On the other hand, Ye et al. developed a process that combined colorimetric methods with artificial intelligence image preprocessing and backpropagation artificial neural network (BP-ANN) analysis to detect amoxicillin in breast milk [38]. This technique involves the coupling of gold nanoparticles (AuNPs) with aptamers (ssDNA) at various amoxicillin concentrations, producing distinct color results [38]. An image of the color was captured using a portable image acquisition device, followed by image pre-processing [38]. These findings suggest that the colorimetric process, combined with AI-based image preprocessing and BP-ANN, provides an accurate and rapid method for detecting amoxicillin in breast milk [38].

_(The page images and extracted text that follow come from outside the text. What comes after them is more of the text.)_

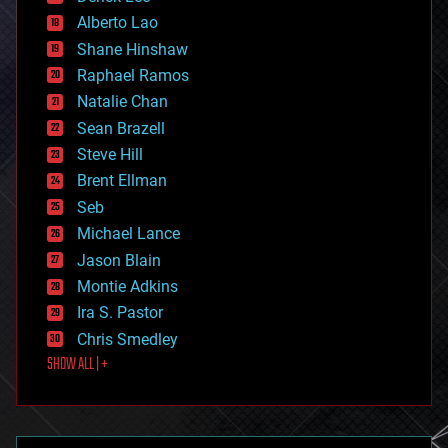
driverless cars
Alberto Lao
drones
economics
Shane Hinshaw
education
Raphael Ramos
electronics
Natalie Chan
employment
encryption
Sean Brazell
energy
Steve Hill
engineering
Brent Ellman
entertainment
environmental
Seb
ethics
Michael Lance
events
Jason Blain
evolution
existential risks
Montie Adkins
exoskeleton
Ira S. Pastor
finance
Chris Smedley
first contact
SHOW ALL | +
food
fun
futurism
general relativity
genetics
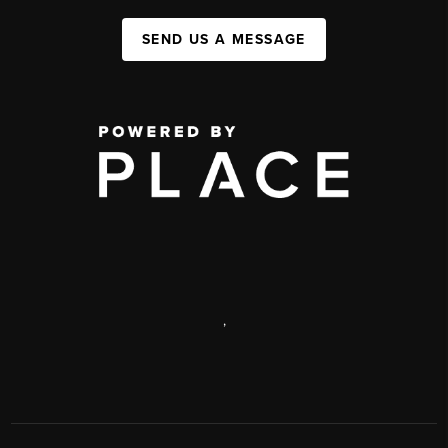
SEND US A MESSAGE
,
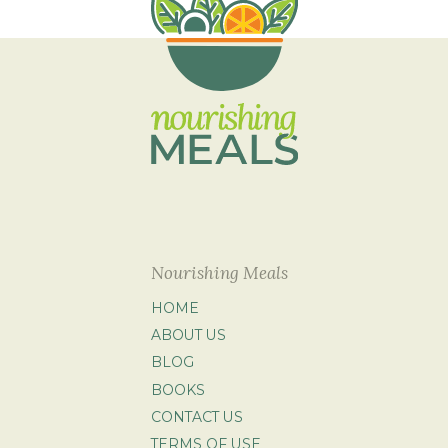
Nourishing Meals
HOME
ABOUT US
BLOG
BOOKS
CONTACT US
TERMS OF USE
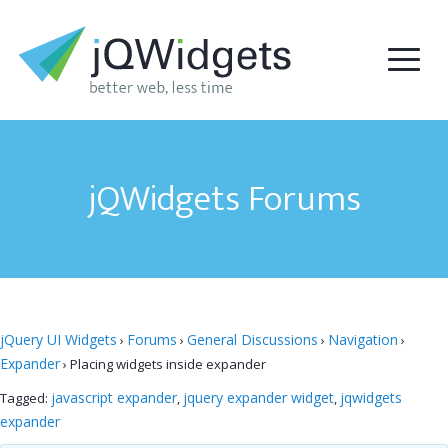
jQWidgets Forums
jQuery UI Widgets
Forums
General Discussions
Navigation
›
›
›
›
Expander
›
Placing widgets inside expander
javascript expander
jquery expander widget
jqwidgets
Tagged:
,
,
expander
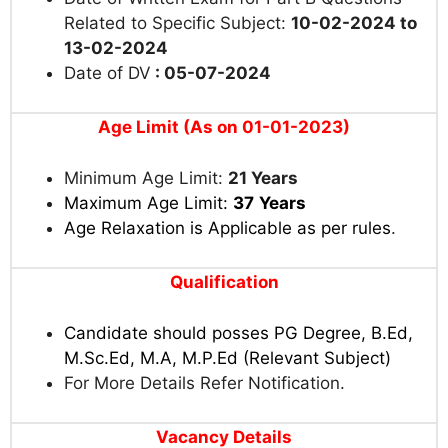
Related to Specific Subject:
10-02-2024 to
13-02-2024
Date of DV
: 05-07-2024
Age Limit (As on 01-01-2023)
Minimum Age Limit:
21 Years
Maximum Age Limit:
37
Years
Age Relaxation is Applicable as per rules
.
Qualification
Candidate should posses PG Degree, B.Ed,
M.Sc.Ed, M.A, M.P.Ed (Relevant Subject)
For More Details Refer Notification.
Vacancy Details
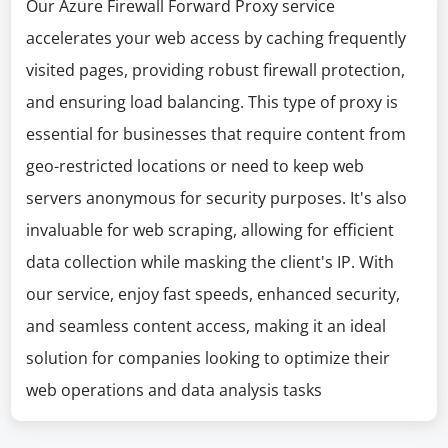
Our Azure Firewall Forward Proxy service
accelerates your web access by caching frequently
visited pages, providing robust firewall protection,
and ensuring load balancing. This type of proxy is
essential for businesses that require content from
geo-restricted locations or need to keep web
servers anonymous for security purposes. It's also
invaluable for web scraping, allowing for efficient
data collection while masking the client's IP. With
our service, enjoy fast speeds, enhanced security,
and seamless content access, making it an ideal
solution for companies looking to optimize their
web operations and data analysis tasks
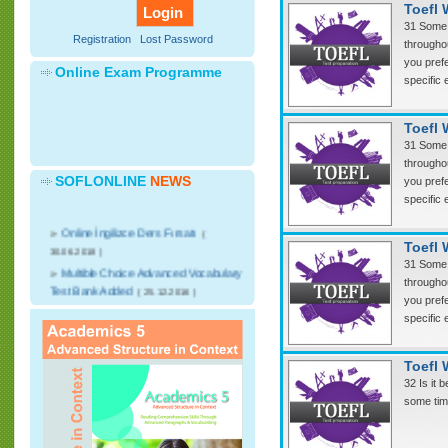
Toefl 
31 Some 
Registration
Lost Password
throughou
you prefe
Online Exam Programme
specific 
Toefl 
31 Some 
throughou
SOFLONLINE
NEWS
you prefe
specific 
»
Online İngilizce Ders Fırsatı
(
30.06.2018 )
Toefl 
31 Some 
»
Multible Choice Advanced Vocabulary
throughou
Test Bank Added
( 25.12.2016 )
you prefe
»
CNN Student News Videos with
specific 
advanced discussion writing courses will
start.
( 25.12.2016 )
»
Advanced English Speaking Video
Toefl 
Lessons added
( 25.12.2016 )
32 Is it 
some time
»
Online kelime sınavları başlıyor
(
07.03.2016 )
»
Soflonline dan Nostalji Devlet Bakanı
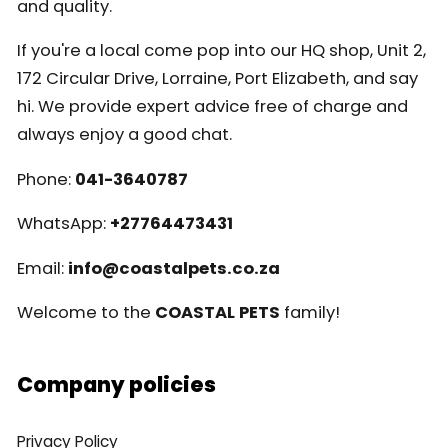
and quality.
If you're a local come pop into our HQ shop, Unit 2,
172 Circular Drive, Lorraine, Port Elizabeth, and say
hi. We provide expert advice free of charge and
always enjoy a good chat.
Phone:
041-3640787
WhatsApp:
+27764473431
Email:
info@coastalpets.co.za
Welcome to the
COASTAL PETS
family!
Company policies
Privacy Policy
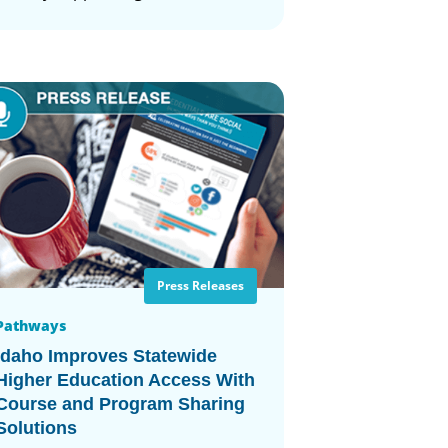
Press Releases
Pathways
Idaho Improves Statewide
Higher Education Access With
Course and Program Sharing
Solutions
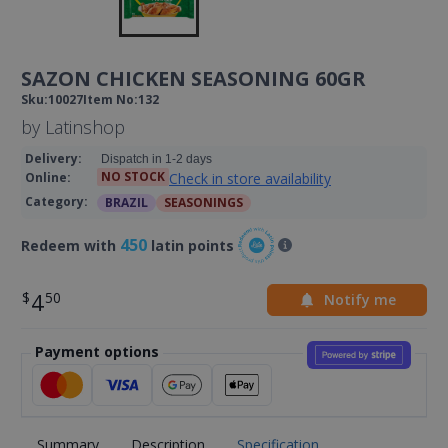
SAZON CHICKEN SEASONING 60GR
Sku
:
10027
Item No
:
132
by
Latinshop
Delivery
:
Dispatch in 1-2 days
NO STOCK
Check in store availability
Online
:
Category
:
BRAZIL
SEASONINGS
450
Redeem with
latin points
4
Notify me
Payment options
Summary
Description
Specification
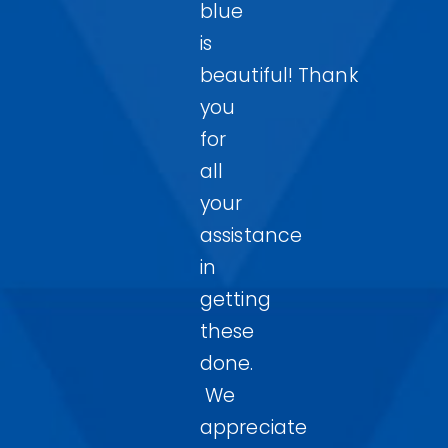
blue
is
beautiful! Thank
you
for
all
your
assistance
in
getting
these
done.
We
appreciate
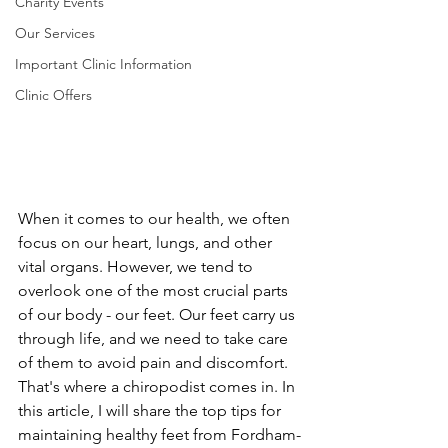
Charity Events
Our Services
Important Clinic Information
Clinic Offers
When it comes to our health, we often 
focus on our heart, lungs, and other 
vital organs. However, we tend to 
overlook one of the most crucial parts 
of our body - our feet. Our feet carry us 
through life, and we need to take care 
of them to avoid pain and discomfort. 
That's where a chiropodist comes in. In 
this article, I will share the top tips for 
maintaining healthy feet from Fordham-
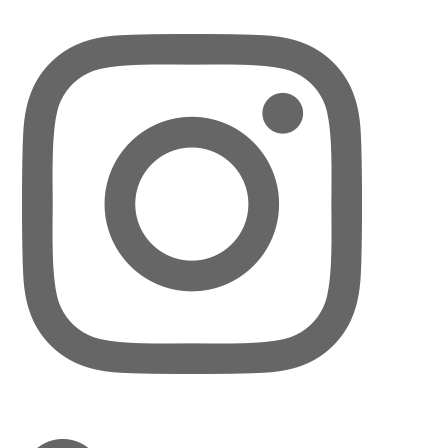
LinkedIn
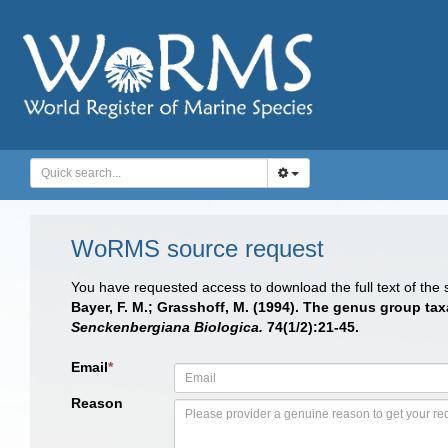
WoRMS source request
You have requested access to download the full text of the
Bayer, F. M.; Grasshoff, M. (1994). The genus group taxa 
Senckenbergiana Biologica.
74(1/2):21-45.
Email
*
Reason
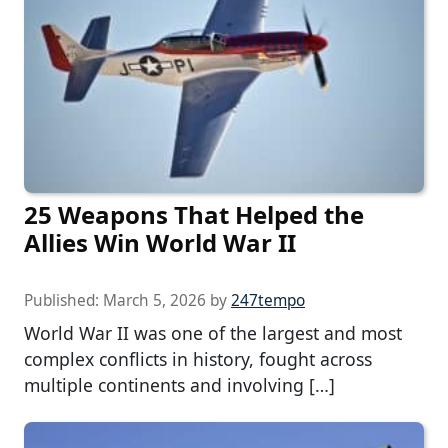
25 Weapons That Helped the
Allies Win World War II
Published:
March 5, 2026
by
247tempo
World War II was one of the largest and most
complex conflicts in history, fought across
multiple continents and involving […]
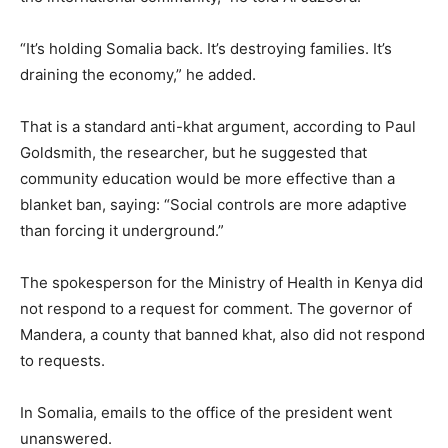
“It’s holding Somalia back. It’s destroying families. It’s
draining the economy,” he added.
That is a standard anti-khat argument, according to Paul
Goldsmith, the researcher, but he suggested that
community education would be more effective than a
blanket ban, saying: “Social controls are more adaptive
than forcing it underground.”
The spokesperson for the Ministry of Health in Kenya did
not respond to a request for comment. The governor of
Mandera, a county that banned khat, also did not respond
to requests.
In Somalia, emails to the office of the president went
unanswered.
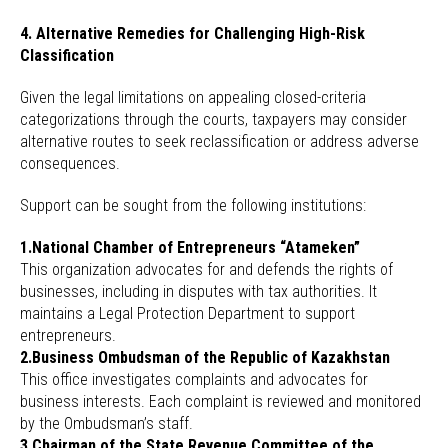
4. Alternative Remedies for Challenging High-Risk
Classification
Given the legal limitations on appealing closed-criteria
categorizations through the courts, taxpayers may consider
alternative routes to seek reclassification or address adverse
consequences.
Support can be sought from the following institutions:
1.National Chamber of Entrepreneurs “Atameken”
This organization advocates for and defends the rights of
businesses, including in disputes with tax authorities. It
maintains a Legal Protection Department to support
entrepreneurs.
2.Business Ombudsman of the Republic of Kazakhstan
This office investigates complaints and advocates for
business interests. Each complaint is reviewed and monitored
by the Ombudsman’s staff.
3.Chairman of the State Revenue Committee of the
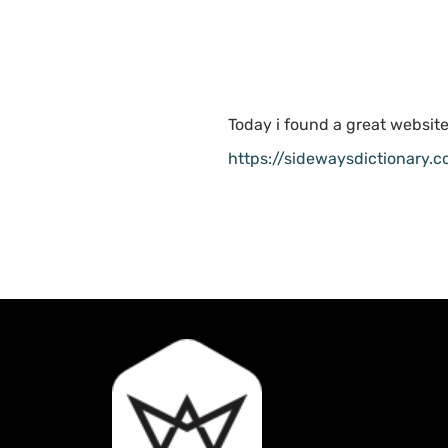
Today i found a great website
https://sidewaysdictionary.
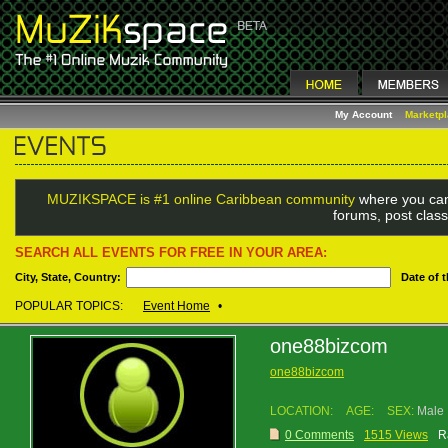
My Account
Marketp
MUZIKSPACE is #1 online Caribbean community
where you can
forums, post class
SEARCH ALL EVENTS FOR FREE IN YOUR AREA:
City, State, Country:
Date of 
POPULAR TOPICS:
Event Home
•
one88bizcom
one88bizcom
LOCATION:
AGE:
SEX:
Male
0 Comments
1515 Views
R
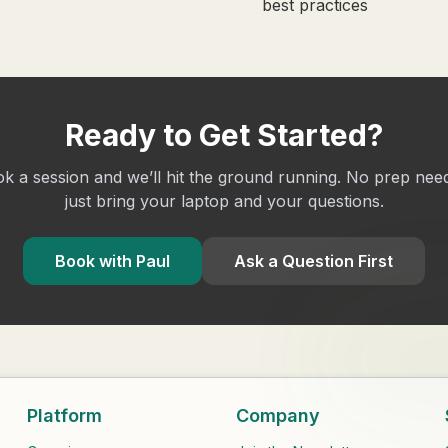
best practices
Ready to Get Started?
k a session and we’ll hit the ground running. No prep nee
just bring your laptop and your questions.
Book with Paul
Ask a Question First
Platform
Company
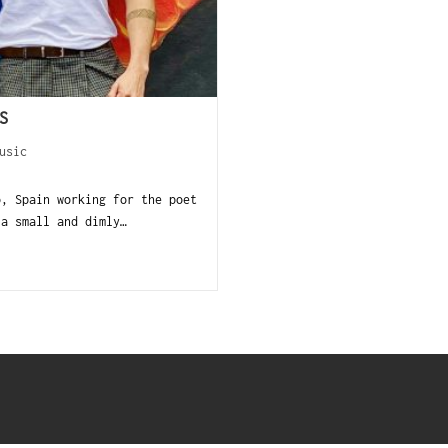
S
usic
o, Spain working for the poet
 a small and dimly…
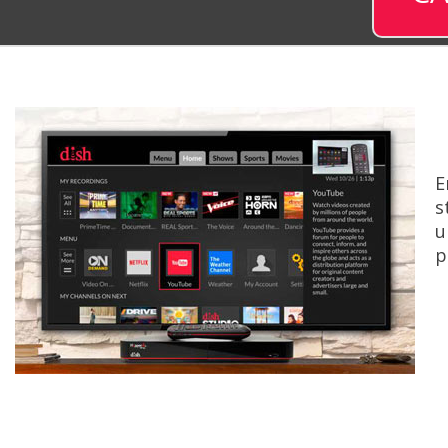
E
s
u
p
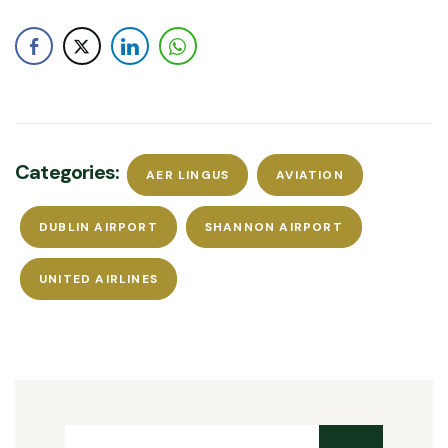
Categories:
AER LINGUS
AVIATION
DUBLIN AIRPORT
SHANNON AIRPORT
UNITED AIRLINES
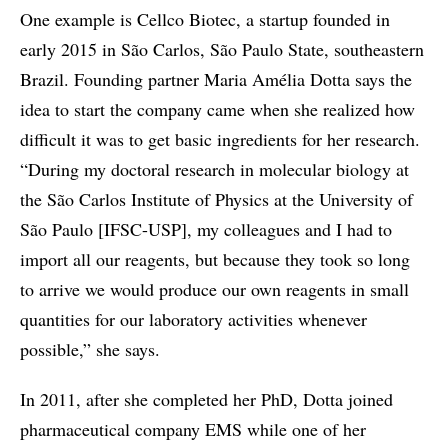
One example is Cellco Biotec, a startup founded in
early 2015 in São Carlos, São Paulo State, southeastern
Brazil. Founding partner Maria Amélia Dotta says the
idea to start the company came when she realized how
difficult it was to get basic ingredients for her research.
“During my doctoral research in molecular biology at
the São Carlos Institute of Physics at the University of
São Paulo [IFSC-USP], my colleagues and I had to
import all our reagents, but because they took so long
to arrive we would produce our own reagents in small
quantities for our laboratory activities whenever
possible,” she says.
In 2011, after she completed her PhD, Dotta joined
pharmaceutical company EMS while one of her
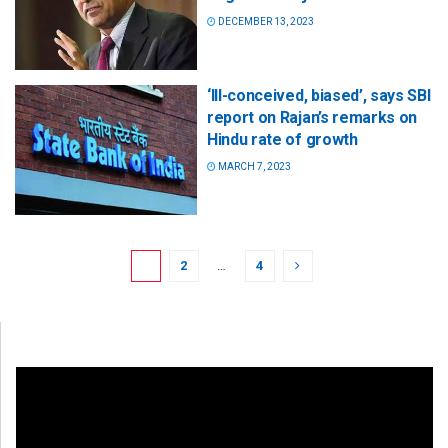
DECEMBER 13, 2023
‘Ill-conceived, biased’, says SBI
report on Rajan’s remarks on
Hindu rate of growth
MARCH 7, 2023
1
2
…
4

Detection of environmental contaminants in human milkKowalski et al. collected human milk samples from 193 mothers across different regions of Brazil to identify patterns that could predict the presence of polychlorinated biphenyls (PCBs) in milk [39]. They used high-resolution omics and separation technologies to analyze compounds, considering mothers’ social, environmental, clinical, and lactational factors [39]. For the data analysis, non-automated learning techniques were applied to discover patterns and relationships, generating self-organizing maps using Kohonen neural networks [39]. The key variables predicting the presence of PCBs in breast milk included the mother’s region of residence, proximity to industrial areas or contaminated rivers, lactation phase (colostrum, early milk, or late lactation), and number of previous pregnancies [39].
In a related study, Nadal et al. used Kohonen neural networks to assess the relationship between the concentrations of polychlorinated dibenzo-p-dioxins (PCDDs) and polychlorinated dibenzofurans (PCDFs) in breast milk and dietary habits across various countries [40]. Their findings indicated higher concentrations of PCDDs/PCDFs in human milk in countries with high fish consumption [40].
Using machine learning methods and the Guided Regularized Random Forest (GRRF) algorithm, Jovanovic et al. aimed to identify persistent organic compounds such as organochlorine pesticides and polychlorinated biphenyls in human milk [41]. The study included samples from seventy-nine healthy mothers along with data on their social, environmental, and occupational backgrounds [41]. The levels of organic contaminants varied between the milks of primiparous and multiparous mothers [41]. The developed model demonstrated a high capacity to reliably predict contaminants in human milk based on selected variables [41]. The primary factor influencing the model’s predictions of contaminant concentrations was the chemical structure of each contaminant, particularly the number and position of the chlorine atoms [41].